[Opening Data shown section]

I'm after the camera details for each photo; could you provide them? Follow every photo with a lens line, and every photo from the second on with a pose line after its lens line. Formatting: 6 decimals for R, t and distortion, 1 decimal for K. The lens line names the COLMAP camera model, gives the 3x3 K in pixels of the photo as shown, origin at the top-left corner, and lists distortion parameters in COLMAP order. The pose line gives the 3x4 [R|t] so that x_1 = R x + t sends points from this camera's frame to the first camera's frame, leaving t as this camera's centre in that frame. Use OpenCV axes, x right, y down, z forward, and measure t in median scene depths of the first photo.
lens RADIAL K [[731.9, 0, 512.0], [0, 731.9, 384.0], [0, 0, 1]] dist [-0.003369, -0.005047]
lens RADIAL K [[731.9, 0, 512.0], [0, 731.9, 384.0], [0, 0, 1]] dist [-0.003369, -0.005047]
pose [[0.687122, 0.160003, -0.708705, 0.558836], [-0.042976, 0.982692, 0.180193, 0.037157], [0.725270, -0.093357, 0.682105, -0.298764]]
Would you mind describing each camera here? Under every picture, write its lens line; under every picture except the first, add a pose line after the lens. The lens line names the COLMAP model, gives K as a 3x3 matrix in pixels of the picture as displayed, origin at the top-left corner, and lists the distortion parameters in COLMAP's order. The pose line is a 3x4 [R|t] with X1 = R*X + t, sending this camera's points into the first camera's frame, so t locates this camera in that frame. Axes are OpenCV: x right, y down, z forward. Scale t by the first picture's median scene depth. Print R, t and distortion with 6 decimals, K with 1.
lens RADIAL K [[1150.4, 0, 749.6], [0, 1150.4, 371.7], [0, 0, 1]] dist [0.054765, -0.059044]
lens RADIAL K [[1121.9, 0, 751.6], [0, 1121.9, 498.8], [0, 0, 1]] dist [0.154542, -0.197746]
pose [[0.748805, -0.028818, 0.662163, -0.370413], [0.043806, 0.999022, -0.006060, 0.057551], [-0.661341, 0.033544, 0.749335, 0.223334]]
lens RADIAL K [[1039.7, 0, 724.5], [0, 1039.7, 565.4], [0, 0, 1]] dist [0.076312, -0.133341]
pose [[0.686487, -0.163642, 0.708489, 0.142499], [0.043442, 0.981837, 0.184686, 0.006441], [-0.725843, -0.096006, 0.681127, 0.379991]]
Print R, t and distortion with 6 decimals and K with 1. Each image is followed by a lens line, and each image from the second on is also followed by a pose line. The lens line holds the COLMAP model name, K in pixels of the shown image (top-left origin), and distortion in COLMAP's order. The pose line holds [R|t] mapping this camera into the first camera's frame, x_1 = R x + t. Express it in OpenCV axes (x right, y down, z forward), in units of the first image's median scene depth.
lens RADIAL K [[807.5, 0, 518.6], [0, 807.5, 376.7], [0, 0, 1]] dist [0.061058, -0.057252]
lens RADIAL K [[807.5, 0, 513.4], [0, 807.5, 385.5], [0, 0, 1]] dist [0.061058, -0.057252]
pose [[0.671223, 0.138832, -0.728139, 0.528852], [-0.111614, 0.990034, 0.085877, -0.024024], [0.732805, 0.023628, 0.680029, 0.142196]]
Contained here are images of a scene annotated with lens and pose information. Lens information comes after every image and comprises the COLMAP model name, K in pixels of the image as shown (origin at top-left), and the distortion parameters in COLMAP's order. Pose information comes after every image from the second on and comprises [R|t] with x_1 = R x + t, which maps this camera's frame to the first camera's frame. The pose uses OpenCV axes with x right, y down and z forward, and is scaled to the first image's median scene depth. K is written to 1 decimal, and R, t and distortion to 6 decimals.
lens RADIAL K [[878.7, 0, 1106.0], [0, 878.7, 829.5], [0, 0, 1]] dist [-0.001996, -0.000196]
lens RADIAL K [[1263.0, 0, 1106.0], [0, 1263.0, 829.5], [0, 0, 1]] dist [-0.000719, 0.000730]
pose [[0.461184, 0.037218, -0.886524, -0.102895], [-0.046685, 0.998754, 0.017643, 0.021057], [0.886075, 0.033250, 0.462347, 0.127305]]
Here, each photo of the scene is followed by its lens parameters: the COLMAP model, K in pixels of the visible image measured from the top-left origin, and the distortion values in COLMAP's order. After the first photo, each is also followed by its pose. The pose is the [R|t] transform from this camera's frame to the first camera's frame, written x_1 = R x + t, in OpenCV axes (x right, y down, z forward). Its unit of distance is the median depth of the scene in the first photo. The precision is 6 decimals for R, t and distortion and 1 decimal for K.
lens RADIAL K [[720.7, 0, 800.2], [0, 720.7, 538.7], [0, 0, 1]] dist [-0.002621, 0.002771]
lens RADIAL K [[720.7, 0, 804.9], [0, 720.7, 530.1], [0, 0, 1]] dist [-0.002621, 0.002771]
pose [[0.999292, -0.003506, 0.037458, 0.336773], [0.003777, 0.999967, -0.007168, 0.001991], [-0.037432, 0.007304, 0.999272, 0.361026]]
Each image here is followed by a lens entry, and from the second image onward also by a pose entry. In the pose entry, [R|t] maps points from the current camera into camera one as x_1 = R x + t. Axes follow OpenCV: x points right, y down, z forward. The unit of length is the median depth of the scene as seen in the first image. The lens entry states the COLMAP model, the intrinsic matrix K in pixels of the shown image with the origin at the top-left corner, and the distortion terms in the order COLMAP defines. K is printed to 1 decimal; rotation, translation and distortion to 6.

[Closing Data shown section]

* Goal of the exercise
Please copy the entire listing above, line for line and character for character, with nothing altered, added, or left out.

* Task output
I'm after the camera details for each photo; could you provide them? Follow every photo with a lens line, and every photo from the second on with a pose line after its lens line. Formatting: 6 decimals for R, t and distortion, 1 decimal for K. The lens line names the COLMAP camera model, gives the 3x3 K in pixels of the photo as shown, origin at the top-left corner, and lists distortion parameters in COLMAP order. The pose line gives the 3x4 [R|t] so that x_1 = R x + t sends points from this camera's frame to the first camera's frame, leaving t as this camera's centre in that frame. Use OpenCV axes, x right, y down, z forward, and measure t in median scene depths of the first photo.
lens RADIAL K [[731.9, 0, 512.0], [0, 731.9, 384.0], [0, 0, 1]] dist [-0.003369, -0.005047]
lens RADIAL K [[731.9, 0, 512.0], [0, 731.9, 384.0], [0, 0, 1]] dist [-0.003369, -0.005047]
pose [[0.687122, 0.160003, -0.708705, 0.558836], [-0.042976, 0.982692, 0.180193, 0.037157], [0.725270, -0.093357, 0.682105, -0.298764]]
Would you mind describing each camera here? Under every picture, write its lens line; under every picture except the first, add a pose line after the lens. The lens line names the COLMAP model, gives K as a 3x3 matrix in pixels of the picture as displayed, origin at the top-left corner, and lists the distortion parameters in COLMAP's order. The pose line is a 3x4 [R|t] with X1 = R*X + t, sending this camera's points into the first camera's frame, so t locates this camera in that frame. Axes are OpenCV: x right, y down, z forward. Scale t by the first picture's median scene depth. Print R, t and distortion with 6 decimals, K with 1.
lens RADIAL K [[1150.4, 0, 749.6], [0, 1150.4, 371.7], [0, 0, 1]] dist [0.054765, -0.059044]
lens RADIAL K [[1121.9, 0, 751.6], [0, 1121.9, 498.8], [0, 0, 1]] dist [0.154542, -0.197746]
pose [[0.748805, -0.028818, 0.662163, -0.370413], [0.043806, 0.999022, -0.006060, 0.057551], [-0.661341, 0.033544, 0.749335, 0.223334]]
lens RADIAL K [[1039.7, 0, 724.5], [0, 1039.7, 565.4], [0, 0, 1]] dist [0.076312, -0.133341]
pose [[0.686487, -0.163642, 0.708489, 0.142499], [0.043442, 0.981837, 0.184686, 0.006441], [-0.725843, -0.096006, 0.681127, 0.379991]]
Print R, t and distortion with 6 decimals and K with 1. Each image is followed by a lens line, and each image from the second on is also followed by a pose line. The lens line holds the COLMAP model name, K in pixels of the shown image (top-left origin), and distortion in COLMAP's order. The pose line holds [R|t] mapping this camera into the first camera's frame, x_1 = R x + t. Express it in OpenCV axes (x right, y down, z forward), in units of the first image's median scene depth.
lens RADIAL K [[807.5, 0, 518.6], [0, 807.5, 376.7], [0, 0, 1]] dist [0.061058, -0.057252]
lens RADIAL K [[807.5, 0, 513.4], [0, 807.5, 385.5], [0, 0, 1]] dist [0.061058, -0.057252]
pose [[0.671223, 0.138832, -0.728139, 0.528852], [-0.111614, 0.990034, 0.085877, -0.024024], [0.732805, 0.023628, 0.680029, 0.142196]]
Contained here are images of a scene annotated with lens and pose information. Lens information comes after every image and comprises the COLMAP model name, K in pixels of the image as shown (origin at top-left), and the distortion parameters in COLMAP's order. Pose information comes after every image from the second on and comprises [R|t] with x_1 = R x + t, which maps this camera's frame to the first camera's frame. The pose uses OpenCV axes with x right, y down and z forward, and is scaled to the first image's median scene depth. K is written to 1 decimal, and R, t and distortion to 6 decimals.
lens RADIAL K [[878.7, 0, 1106.0], [0, 878.7, 829.5], [0, 0, 1]] dist [-0.001996, -0.000196]
lens RADIAL K [[1263.0, 0, 1106.0], [0, 1263.0, 829.5], [0, 0, 1]] dist [-0.000719, 0.000730]
pose [[0.461184, 0.037218, -0.886524, -0.102895], [-0.046685, 0.998754, 0.017643, 0.021057], [0.886075, 0.033250, 0.462347, 0.127305]]
Here, each photo of the scene is followed by its lens parameters: the COLMAP model, K in pixels of the visible image measured from the top-left origin, and the distortion values in COLMAP's order. After the first photo, each is also followed by its pose. The pose is the [R|t] transform from this camera's frame to the first camera's frame, written x_1 = R x + t, in OpenCV axes (x right, y down, z forward). Its unit of distance is the median depth of the scene in the first photo. The precision is 6 decimals for R, t and distortion and 1 decimal for K.
lens RADIAL K [[720.7, 0, 800.2], [0, 720.7, 538.7], [0, 0, 1]] dist [-0.002621, 0.002771]
lens RADIAL K [[720.7, 0, 804.9], [0, 720.7, 530.1], [0, 0, 1]] dist [-0.002621, 0.002771]
pose [[0.999292, -0.003506, 0.037458, 0.336773], [0.003777, 0.999967, -0.007168, 0.001991], [-0.037432, 0.007304, 0.999272, 0.361026]]
Each image here is followed by a lens entry, and from the second image onward also by a pose entry. In the pose entry, [R|t] maps points from the current camera into camera one as x_1 = R x + t. Axes follow OpenCV: x points right, y down, z forward. The unit of length is the median depth of the scene as seen in the first image. The lens entry states the COLMAP model, the intrinsic matrix K in pixels of the shown image with the origin at the top-left corner, and the distortion terms in the order COLMAP defines. K is printed to 1 decimal; rotation, translation and distortion to 6.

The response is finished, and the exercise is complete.